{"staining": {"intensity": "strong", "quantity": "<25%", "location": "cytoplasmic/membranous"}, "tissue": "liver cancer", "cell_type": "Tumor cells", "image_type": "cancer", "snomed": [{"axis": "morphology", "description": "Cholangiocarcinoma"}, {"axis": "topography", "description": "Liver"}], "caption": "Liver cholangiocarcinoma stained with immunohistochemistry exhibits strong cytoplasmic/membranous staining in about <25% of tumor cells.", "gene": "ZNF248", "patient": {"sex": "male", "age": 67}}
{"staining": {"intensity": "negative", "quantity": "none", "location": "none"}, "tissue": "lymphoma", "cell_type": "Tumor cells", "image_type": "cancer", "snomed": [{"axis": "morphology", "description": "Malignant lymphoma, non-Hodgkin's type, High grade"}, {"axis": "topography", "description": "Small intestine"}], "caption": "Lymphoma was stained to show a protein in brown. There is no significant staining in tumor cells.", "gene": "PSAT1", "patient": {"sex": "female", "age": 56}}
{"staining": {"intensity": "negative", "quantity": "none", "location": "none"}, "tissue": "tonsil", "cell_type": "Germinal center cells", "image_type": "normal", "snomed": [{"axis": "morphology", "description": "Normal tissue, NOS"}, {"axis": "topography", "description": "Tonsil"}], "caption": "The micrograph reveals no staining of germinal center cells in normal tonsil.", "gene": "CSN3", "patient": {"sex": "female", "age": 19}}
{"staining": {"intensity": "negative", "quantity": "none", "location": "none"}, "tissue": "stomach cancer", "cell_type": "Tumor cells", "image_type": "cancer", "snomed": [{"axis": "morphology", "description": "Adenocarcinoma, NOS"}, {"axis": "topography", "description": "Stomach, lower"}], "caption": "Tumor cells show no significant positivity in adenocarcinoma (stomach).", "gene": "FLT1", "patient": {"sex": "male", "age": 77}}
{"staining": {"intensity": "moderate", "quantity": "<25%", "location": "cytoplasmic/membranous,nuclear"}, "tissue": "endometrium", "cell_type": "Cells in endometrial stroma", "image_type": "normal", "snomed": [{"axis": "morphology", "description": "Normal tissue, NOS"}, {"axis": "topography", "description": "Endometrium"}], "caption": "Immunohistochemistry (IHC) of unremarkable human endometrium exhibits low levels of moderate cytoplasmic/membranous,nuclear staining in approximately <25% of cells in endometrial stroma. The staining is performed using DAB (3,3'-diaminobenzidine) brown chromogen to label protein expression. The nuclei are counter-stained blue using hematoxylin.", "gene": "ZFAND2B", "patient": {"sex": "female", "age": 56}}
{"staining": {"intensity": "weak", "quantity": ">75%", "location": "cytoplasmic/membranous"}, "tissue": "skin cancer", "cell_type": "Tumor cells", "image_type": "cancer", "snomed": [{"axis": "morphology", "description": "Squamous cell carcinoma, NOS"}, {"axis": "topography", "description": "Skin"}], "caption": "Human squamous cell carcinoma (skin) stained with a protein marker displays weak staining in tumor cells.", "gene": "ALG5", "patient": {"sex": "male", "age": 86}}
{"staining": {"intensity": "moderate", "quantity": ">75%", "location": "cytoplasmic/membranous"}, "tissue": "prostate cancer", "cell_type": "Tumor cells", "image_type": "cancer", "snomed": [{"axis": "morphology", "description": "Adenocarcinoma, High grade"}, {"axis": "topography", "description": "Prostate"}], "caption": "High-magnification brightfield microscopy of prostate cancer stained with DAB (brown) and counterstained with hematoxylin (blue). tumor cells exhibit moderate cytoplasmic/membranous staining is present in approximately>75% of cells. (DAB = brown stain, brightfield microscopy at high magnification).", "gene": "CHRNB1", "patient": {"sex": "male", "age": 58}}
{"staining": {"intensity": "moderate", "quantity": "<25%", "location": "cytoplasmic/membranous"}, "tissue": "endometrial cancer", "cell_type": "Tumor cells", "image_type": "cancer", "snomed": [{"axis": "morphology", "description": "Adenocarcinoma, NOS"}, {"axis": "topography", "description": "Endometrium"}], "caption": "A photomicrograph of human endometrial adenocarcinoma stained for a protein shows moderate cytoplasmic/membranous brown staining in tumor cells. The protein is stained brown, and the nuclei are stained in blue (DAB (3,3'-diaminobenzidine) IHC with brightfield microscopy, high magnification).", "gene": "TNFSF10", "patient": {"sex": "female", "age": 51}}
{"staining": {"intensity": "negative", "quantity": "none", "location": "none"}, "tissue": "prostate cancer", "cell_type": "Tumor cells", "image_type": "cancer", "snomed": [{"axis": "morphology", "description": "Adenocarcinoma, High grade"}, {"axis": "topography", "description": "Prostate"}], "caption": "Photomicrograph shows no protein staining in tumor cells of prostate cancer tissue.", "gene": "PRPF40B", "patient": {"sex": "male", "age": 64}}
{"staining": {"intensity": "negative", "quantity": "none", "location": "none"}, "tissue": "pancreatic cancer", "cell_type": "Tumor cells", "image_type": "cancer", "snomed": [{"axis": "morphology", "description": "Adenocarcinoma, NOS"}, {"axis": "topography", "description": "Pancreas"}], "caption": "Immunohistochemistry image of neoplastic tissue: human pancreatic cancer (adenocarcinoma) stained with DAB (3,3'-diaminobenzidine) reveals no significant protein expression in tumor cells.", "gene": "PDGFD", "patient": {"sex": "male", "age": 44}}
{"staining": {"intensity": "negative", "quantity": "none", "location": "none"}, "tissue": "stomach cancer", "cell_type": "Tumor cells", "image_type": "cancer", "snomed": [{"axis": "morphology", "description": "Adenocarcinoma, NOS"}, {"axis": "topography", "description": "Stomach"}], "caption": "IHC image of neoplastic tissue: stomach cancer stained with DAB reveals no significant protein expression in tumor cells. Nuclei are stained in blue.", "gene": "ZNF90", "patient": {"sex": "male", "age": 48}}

» WHAT YOU WILL DO: The reply is to be an exact repeat of the records above.

» EXERCISE OUTPUT:
{"staining": {"intensity": "strong", "quantity": "<25%", "location": "cytoplasmic/membranous"}, "tissue": "liver cancer", "cell_type": "Tumor cells", "image_type": "cancer", "snomed": [{"axis": "morphology", "description": "Cholangiocarcinoma"}, {"axis": "topography", "description": "Liver"}], "caption": "Liver cholangiocarcinoma stained with immunohistochemistry exhibits strong cytoplasmic/membranous staining in about <25% of tumor cells.", "gene": "ZNF248", "patient": {"sex": "male", "age": 67}}
{"staining": {"intensity": "negative", "quantity": "none", "location": "none"}, "tissue": "lymphoma", "cell_type": "Tumor cells", "image_type": "cancer", "snomed": [{"axis": "morphology", "description": "Malignant lymphoma, non-Hodgkin's type, High grade"}, {"axis": "topography", "description": "Small intestine"}], "caption": "Lymphoma was stained to show a protein in brown. There is no significant staining in tumor cells.", "gene": "PSAT1", "patient": {"sex": "female", "age": 56}}
{"staining": {"intensity": "negative", "quantity": "none", "location": "none"}, "tissue": "tonsil", "cell_type": "Germinal center cells", "image_type": "normal", "snomed": [{"axis": "morphology", "description": "Normal tissue, NOS"}, {"axis": "topography", "description": "Tonsil"}], "caption": "The micrograph reveals no staining of germinal center cells in normal tonsil.", "gene": "CSN3", "patient": {"sex": "female", "age": 19}}
{"staining": {"intensity": "negative", "quantity": "none", "location": "none"}, "tissue": "stomach cancer", "cell_type": "Tumor cells", "image_type": "cancer", "snomed": [{"axis": "morphology", "description": "Adenocarcinoma, NOS"}, {"axis": "topography", "description": "Stomach, lower"}], "caption": "Tumor cells show no significant positivity in adenocarcinoma (stomach).", "gene": "FLT1", "patient": {"sex": "male", "age": 77}}
{"staining": {"intensity": "moderate", "quantity": "<25%", "location": "cytoplasmic/membranous,nuclear"}, "tissue": "endometrium", "cell_type": "Cells in endometrial stroma", "image_type": "normal", "snomed": [{"axis": "morphology", "description": "Normal tissue, NOS"}, {"axis": "topography", "description": "Endometrium"}], "caption": "Immunohistochemistry (IHC) of unremarkable human endometrium exhibits low levels of moderate cytoplasmic/membranous,nuclear staining in approximately <25% of cells in endometrial stroma. The staining is performed using DAB (3,3'-diaminobenzidine) brown chromogen to label protein expression. The nuclei are counter-stained blue using hematoxylin.", "gene": "ZFAND2B", "patient": {"sex": "female", "age": 56}}
{"staining": {"intensity": "weak", "quantity": ">75%", "location": "cytoplasmic/membranous"}, "tissue": "skin cancer", "cell_type": "Tumor cells", "image_type": "cancer", "snomed": [{"axis": "morphology", "description": "Squamous cell carcinoma, NOS"}, {"axis": "topography", "description": "Skin"}], "caption": "Human squamous cell carcinoma (skin) stained with a protein marker displays weak staining in tumor cells.", "gene": "ALG5", "patient": {"sex": "male", "age": 86}}
{"staining": {"intensity": "moderate", "quantity": ">75%", "location": "cytoplasmic/membranous"}, "tissue": "prostate cancer", "cell_type": "Tumor cells", "image_type": "cancer", "snomed": [{"axis": "morphology", "description": "Adenocarcinoma, High grade"}, {"axis": "topography", "description": "Prostate"}], "caption": "High-magnification brightfield microscopy of prostate cancer stained with DAB (brown) and counterstained with hematoxylin (blue). tumor cells exhibit moderate cytoplasmic/membranous staining is present in approximately>75% of cells. (DAB = brown stain, brightfield microscopy at high magnification).", "gene": "CHRNB1", "patient": {"sex": "male", "age": 58}}
{"staining": {"intensity": "moderate", "quantity": "<25%", "location": "cytoplasmic/membranous"}, "tissue": "endometrial cancer", "cell_type": "Tumor cells", "image_type": "cancer", "snomed": [{"axis": "morphology", "description": "Adenocarcinoma, NOS"}, {"axis": "topography", "description": "Endometrium"}], "caption": "A photomicrograph of human endometrial adenocarcinoma stained for a protein shows moderate cytoplasmic/membranous brown staining in tumor cells. The protein is stained brown, and the nuclei are stained in blue (DAB (3,3'-diaminobenzidine) IHC with brightfield microscopy, high magnification).", "gene": "TNFSF10", "patient": {"sex": "female", "age": 51}}
{"staining": {"intensity": "negative", "quantity": "none", "location": "none"}, "tissue": "prostate cancer", "cell_type": "Tumor cells", "image_type": "cancer", "snomed": [{"axis": "morphology", "description": "Adenocarcinoma, High grade"}, {"axis": "topography", "description": "Prostate"}], "caption": "Photomicrograph shows no protein staining in tumor cells of prostate cancer tissue.", "gene": "PRPF40B", "patient": {"sex": "male", "age": 64}}
{"staining": {"intensity": "negative", "quantity": "none", "location": "none"}, "tissue": "pancreatic cancer", "cell_type": "Tumor cells", "image_type": "cancer", "snomed": [{"axis": "morphology", "description": "Adenocarcinoma, NOS"}, {"axis": "topography", "description": "Pancreas"}], "caption": "Immunohistochemistry image of neoplastic tissue: human pancreatic cancer (adenocarcinoma) stained with DAB (3,3'-diaminobenzidine) reveals no significant protein expression in tumor cells.", "gene": "PDGFD", "patient": {"sex": "male", "age": 44}}
{"staining": {"intensity": "negative", "quantity": "none", "location": "none"}, "tissue": "stomach cancer", "cell_type": "Tumor cells", "image_type": "cancer", "snomed": [{"axis": "morphology", "description": "Adenocarcinoma, NOS"}, {"axis": "topography", "description": "Stomach"}], "caption": "IHC image of neoplastic tissue: stomach cancer stained with DAB reveals no significant protein expression in tumor cells. Nuclei are stained in blue.", "gene": "ZNF90", "patient": {"sex": "male", "age": 48}}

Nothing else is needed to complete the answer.